### ABOUT THIS TASK
Your job is to copy the data that follows exactly, every line included.

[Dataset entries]

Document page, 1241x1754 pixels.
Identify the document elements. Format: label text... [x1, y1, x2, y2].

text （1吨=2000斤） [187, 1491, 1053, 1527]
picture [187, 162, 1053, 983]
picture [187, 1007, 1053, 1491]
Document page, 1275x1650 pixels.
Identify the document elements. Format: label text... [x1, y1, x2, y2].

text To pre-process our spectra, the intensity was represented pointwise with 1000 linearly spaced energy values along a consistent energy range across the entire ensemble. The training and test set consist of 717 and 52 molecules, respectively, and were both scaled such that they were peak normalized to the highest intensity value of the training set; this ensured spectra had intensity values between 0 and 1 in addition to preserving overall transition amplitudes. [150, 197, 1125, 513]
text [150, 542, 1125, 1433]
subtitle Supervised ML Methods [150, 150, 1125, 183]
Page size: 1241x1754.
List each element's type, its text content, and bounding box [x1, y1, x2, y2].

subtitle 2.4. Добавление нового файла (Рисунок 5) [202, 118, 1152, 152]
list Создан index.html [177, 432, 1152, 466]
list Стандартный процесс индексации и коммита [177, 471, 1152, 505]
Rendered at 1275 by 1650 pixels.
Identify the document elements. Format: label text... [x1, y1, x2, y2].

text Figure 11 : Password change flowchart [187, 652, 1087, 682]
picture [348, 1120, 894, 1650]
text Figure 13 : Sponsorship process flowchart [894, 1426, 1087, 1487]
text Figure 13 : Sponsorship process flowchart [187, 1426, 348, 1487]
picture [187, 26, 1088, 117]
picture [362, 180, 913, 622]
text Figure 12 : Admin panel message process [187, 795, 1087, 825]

### ANSWER FOR THIS EXERCISE
Document page, 1241x1754 pixels.
Identify the document elements. Format: label text... [x1, y1, x2, y2].

text （1吨=2000斤） [187, 1491, 1053, 1527]
picture [187, 162, 1053, 983]
picture [187, 1007, 1053, 1491]
Document page, 1275x1650 pixels.
Identify the document elements. Format: label text... [x1, y1, x2, y2].

text To pre-process our spectra, the intensity was represented pointwise with 1000 linearly spaced energy values along a consistent energy range across the entire ensemble. The training and test set consist of 717 and 52 molecules, respectively, and were both scaled such that they were peak normalized to the highest intensity value of the training set; this ensured spectra had intensity values between 0 and 1 in addition to preserving overall transition amplitudes. [150, 197, 1125, 513]
text [150, 542, 1125, 1433]
subtitle Supervised ML Methods [150, 150, 1125, 183]
Page size: 1241x1754.
List each element's type, its text content, and bounding box [x1, y1, x2, y2].

subtitle 2.4. Добавление нового файла (Рисунок 5) [202, 118, 1152, 152]
list Создан index.html [177, 432, 1152, 466]
list Стандартный процесс индексации и коммита [177, 471, 1152, 505]
Rendered at 1275 by 1650 pixels.
Identify the document elements. Format: label text... [x1, y1, x2, y2].

text Figure 11 : Password change flowchart [187, 652, 1087, 682]
picture [348, 1120, 894, 1650]
text Figure 13 : Sponsorship process flowchart [894, 1426, 1087, 1487]
text Figure 13 : Sponsorship process flowchart [187, 1426, 348, 1487]
picture [187, 26, 1088, 117]
picture [362, 180, 913, 622]
text Figure 12 : Admin panel message process [187, 795, 1087, 825]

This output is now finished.